Они заказывают еще дайкири. Александр смотрит на резные листья пальм, колышущиеся под вечерним бризом, и говорит:
– Хорошо, что мы сюда приехали. Я все-таки очень люблю путешествовать…
– А я не знаю, – отвечает Инга, – я никогда не путешествовала. Мы-то с тобой всюду ездили как туристы. А я хочу – как Беатрис, уехать навсегда.
– Это называется – эмигрировать, – говорит Александр.
– Ну, например, – говорит Инга, – можно и так.

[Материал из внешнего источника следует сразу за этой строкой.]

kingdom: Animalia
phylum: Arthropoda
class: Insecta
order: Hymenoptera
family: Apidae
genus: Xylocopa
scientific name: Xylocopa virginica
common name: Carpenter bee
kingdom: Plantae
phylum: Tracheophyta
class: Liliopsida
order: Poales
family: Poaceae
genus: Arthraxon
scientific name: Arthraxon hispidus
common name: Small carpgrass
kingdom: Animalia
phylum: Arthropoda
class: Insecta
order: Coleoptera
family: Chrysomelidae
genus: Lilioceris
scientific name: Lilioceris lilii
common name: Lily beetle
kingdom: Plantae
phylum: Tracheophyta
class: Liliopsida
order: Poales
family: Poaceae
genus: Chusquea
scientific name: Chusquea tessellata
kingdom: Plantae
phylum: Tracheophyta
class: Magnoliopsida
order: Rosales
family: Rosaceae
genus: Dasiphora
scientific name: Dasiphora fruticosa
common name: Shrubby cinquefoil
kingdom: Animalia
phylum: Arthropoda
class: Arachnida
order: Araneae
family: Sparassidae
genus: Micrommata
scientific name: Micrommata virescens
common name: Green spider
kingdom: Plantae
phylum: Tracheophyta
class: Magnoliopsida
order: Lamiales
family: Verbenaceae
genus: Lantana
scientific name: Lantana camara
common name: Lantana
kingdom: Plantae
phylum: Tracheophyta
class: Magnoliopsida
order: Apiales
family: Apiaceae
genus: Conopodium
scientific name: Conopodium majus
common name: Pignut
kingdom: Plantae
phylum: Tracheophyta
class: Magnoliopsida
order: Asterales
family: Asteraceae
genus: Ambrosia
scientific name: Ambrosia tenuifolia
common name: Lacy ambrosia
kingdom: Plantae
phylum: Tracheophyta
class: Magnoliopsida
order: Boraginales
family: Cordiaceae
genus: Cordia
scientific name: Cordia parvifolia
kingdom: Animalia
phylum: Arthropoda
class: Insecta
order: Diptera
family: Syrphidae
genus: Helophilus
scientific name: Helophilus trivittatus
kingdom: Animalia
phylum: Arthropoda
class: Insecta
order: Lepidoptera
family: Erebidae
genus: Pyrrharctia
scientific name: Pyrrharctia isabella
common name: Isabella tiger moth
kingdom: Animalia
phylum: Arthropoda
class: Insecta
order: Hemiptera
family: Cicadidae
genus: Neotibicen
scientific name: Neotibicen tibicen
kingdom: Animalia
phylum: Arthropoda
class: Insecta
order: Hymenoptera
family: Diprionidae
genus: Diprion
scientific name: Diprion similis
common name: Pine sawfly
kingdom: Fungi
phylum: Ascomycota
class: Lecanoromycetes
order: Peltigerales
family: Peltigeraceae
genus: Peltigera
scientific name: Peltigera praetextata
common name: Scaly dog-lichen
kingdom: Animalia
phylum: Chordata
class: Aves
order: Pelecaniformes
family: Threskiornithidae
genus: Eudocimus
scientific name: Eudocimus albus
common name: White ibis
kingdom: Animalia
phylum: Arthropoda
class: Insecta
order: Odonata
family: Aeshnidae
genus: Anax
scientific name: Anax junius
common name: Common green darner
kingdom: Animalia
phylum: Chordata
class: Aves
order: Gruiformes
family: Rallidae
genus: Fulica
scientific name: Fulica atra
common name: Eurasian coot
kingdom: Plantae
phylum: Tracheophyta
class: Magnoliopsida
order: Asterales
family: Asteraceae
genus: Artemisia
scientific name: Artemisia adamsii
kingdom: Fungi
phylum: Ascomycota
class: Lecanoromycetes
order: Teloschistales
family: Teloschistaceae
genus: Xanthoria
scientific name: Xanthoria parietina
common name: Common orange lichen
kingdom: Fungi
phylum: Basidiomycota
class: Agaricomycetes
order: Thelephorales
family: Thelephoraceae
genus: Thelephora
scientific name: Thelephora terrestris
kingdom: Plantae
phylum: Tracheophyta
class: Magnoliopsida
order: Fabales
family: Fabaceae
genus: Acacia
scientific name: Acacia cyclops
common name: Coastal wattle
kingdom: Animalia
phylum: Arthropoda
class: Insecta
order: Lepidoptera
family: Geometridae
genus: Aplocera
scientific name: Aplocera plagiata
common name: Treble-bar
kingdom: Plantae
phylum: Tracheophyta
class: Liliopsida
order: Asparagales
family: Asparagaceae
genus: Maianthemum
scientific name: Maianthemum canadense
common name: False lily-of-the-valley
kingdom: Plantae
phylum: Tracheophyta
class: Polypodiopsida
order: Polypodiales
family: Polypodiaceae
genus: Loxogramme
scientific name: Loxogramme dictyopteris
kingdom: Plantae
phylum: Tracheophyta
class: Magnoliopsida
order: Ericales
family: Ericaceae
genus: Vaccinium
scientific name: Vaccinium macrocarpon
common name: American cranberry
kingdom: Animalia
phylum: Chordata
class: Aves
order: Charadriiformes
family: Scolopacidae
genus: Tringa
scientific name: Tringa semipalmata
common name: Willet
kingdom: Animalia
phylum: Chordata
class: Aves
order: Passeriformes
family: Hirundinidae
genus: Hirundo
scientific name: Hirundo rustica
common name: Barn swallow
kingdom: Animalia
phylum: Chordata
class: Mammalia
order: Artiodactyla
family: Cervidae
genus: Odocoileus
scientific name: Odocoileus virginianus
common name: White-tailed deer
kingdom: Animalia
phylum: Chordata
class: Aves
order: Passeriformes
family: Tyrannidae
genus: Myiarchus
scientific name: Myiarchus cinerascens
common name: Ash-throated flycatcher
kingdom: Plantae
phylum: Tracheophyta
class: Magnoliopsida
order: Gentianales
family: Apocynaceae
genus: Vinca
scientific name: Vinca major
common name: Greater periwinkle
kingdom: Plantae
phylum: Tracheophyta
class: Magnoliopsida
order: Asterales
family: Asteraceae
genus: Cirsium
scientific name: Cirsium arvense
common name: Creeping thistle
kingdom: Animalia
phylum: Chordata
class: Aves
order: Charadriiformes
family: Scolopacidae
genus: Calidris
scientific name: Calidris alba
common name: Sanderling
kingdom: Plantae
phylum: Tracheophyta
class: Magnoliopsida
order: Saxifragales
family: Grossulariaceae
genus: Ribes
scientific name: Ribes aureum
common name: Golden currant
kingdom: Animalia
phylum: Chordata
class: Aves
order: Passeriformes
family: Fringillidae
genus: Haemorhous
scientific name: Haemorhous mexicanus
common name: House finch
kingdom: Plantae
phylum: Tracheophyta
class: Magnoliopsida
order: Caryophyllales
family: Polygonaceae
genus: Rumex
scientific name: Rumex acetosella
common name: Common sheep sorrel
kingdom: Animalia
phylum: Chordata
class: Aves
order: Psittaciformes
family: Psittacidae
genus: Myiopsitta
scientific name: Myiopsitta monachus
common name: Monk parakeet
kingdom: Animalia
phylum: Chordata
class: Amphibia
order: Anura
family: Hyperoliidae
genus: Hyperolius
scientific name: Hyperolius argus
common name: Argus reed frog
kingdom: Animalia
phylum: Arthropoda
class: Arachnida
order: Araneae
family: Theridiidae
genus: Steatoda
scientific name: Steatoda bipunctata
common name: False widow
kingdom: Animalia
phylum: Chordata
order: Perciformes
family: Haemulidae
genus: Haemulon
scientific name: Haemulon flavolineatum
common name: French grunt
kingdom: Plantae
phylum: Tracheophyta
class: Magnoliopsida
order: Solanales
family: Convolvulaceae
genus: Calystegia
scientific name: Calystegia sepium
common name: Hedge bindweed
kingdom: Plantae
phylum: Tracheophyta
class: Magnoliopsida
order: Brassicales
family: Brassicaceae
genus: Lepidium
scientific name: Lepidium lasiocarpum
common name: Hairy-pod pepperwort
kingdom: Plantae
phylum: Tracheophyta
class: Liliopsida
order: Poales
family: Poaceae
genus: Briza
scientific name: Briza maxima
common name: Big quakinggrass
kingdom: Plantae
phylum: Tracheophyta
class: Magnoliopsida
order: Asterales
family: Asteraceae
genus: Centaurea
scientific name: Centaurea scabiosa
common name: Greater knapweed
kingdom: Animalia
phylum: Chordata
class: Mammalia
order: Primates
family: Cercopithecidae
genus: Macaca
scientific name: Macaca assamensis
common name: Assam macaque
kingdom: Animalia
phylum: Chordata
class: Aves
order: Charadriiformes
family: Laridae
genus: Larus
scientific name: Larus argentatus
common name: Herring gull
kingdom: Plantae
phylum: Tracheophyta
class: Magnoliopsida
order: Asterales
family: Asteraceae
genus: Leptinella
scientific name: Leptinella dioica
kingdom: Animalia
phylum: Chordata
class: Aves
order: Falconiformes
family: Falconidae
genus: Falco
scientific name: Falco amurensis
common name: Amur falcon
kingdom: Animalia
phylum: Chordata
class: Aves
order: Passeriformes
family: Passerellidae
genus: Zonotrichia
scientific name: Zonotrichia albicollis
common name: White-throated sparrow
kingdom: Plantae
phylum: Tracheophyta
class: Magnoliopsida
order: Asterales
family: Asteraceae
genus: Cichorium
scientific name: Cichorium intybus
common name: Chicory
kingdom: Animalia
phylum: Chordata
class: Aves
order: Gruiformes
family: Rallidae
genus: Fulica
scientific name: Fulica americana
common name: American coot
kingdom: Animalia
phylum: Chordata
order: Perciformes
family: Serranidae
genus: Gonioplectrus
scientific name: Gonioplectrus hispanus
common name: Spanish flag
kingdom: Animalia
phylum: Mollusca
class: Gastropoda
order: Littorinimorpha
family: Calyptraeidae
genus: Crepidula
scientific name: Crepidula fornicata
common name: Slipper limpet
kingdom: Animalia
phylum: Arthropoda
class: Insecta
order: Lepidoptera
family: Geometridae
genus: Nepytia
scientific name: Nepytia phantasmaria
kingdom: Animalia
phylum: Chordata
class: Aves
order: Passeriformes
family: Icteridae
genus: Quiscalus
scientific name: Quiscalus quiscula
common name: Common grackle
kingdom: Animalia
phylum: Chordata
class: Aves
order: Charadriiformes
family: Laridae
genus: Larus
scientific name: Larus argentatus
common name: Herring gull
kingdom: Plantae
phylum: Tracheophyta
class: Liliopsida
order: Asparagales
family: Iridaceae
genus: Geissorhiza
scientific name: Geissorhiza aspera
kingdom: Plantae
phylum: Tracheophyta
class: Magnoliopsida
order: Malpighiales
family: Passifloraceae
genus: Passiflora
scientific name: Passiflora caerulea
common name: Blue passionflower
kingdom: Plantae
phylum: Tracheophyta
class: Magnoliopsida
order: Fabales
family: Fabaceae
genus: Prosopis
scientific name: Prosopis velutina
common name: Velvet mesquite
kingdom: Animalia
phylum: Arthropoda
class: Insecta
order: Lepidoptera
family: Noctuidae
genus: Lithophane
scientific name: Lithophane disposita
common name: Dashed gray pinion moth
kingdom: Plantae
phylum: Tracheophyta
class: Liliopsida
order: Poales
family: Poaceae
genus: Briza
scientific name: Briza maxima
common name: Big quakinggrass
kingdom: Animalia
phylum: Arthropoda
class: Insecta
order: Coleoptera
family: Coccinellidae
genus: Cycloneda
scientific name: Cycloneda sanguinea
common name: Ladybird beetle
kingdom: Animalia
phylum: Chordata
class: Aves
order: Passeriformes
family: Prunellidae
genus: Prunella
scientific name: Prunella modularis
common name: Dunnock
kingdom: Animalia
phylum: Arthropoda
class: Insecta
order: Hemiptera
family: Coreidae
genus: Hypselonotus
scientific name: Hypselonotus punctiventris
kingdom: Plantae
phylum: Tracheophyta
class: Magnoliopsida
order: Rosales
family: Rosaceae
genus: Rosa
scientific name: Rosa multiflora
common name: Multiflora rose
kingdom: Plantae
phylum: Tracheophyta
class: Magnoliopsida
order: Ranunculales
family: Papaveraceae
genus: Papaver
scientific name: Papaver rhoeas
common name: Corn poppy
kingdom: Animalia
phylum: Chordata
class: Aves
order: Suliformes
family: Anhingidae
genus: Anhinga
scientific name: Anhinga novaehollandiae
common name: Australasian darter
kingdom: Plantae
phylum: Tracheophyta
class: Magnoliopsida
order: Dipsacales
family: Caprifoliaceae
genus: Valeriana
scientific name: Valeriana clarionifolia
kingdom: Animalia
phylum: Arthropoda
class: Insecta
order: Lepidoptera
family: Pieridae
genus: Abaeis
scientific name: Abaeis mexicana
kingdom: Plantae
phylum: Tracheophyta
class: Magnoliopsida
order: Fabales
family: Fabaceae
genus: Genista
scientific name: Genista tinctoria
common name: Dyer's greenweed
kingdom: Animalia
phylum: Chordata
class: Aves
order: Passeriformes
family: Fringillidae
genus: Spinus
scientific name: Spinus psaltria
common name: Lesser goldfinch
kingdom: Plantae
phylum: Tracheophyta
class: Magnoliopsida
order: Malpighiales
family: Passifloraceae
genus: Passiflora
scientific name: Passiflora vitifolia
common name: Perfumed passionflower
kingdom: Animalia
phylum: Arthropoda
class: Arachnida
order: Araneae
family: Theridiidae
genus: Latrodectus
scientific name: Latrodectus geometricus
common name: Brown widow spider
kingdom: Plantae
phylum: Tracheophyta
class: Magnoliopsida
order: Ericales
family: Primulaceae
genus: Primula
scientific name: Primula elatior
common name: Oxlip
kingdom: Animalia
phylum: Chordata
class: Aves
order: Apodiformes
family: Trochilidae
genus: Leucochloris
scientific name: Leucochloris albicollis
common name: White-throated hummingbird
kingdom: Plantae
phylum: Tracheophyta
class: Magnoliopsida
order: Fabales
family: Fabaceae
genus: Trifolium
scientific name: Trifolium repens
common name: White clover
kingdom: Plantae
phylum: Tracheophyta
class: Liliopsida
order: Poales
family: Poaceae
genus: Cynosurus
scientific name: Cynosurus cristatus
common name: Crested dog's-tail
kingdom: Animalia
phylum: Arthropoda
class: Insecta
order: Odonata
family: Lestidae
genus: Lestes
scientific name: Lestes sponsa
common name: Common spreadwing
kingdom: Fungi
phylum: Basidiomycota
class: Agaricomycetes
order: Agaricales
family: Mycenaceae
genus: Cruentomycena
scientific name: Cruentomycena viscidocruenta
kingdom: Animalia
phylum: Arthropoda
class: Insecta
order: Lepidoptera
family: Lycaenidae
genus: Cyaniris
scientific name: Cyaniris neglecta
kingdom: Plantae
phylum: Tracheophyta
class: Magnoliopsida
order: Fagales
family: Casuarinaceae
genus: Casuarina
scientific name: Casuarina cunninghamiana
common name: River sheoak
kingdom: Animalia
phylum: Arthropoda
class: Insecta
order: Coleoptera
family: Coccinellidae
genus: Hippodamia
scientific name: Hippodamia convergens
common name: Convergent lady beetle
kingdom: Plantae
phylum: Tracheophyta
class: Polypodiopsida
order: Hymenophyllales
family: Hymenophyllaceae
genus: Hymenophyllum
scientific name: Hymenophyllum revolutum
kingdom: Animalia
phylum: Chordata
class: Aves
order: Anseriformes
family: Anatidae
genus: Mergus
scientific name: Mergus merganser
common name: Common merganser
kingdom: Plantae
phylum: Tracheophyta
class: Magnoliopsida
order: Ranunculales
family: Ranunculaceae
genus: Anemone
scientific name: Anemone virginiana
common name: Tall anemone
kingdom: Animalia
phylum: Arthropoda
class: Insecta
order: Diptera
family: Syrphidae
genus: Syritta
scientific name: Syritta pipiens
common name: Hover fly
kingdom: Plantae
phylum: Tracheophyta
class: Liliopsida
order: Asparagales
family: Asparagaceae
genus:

– Из моей старой тусовки, – вздыхает Александр, – почти все уехали. Остался разве что Митя, да и тот каждую зиму откочевывает в Гоа.
– На зиму – это не считается, – отвечает Инга. – На зиму – это тоже туризм.
– Ну а остальные уехали насовсем, – говорит Александр.
– Еще Дэн, – подсказывает Инга.
– Ну, Дэн, – отвечает Александр, – это вообще отдельная история. А Динка с Кирой уехали. И Максим с Пашкой. Хорошо еще, Интернет есть, а то бы совсем растеряли друг друга.
Они сидят молча, тропический сумрак стремительно опускается на город, и Александр вспоминает, как много лет назад, еще до встречи с Ингой, они собирались на квартире у Мити и играли не то в карманный Вудсток, не то в самодельный «Декамерон»…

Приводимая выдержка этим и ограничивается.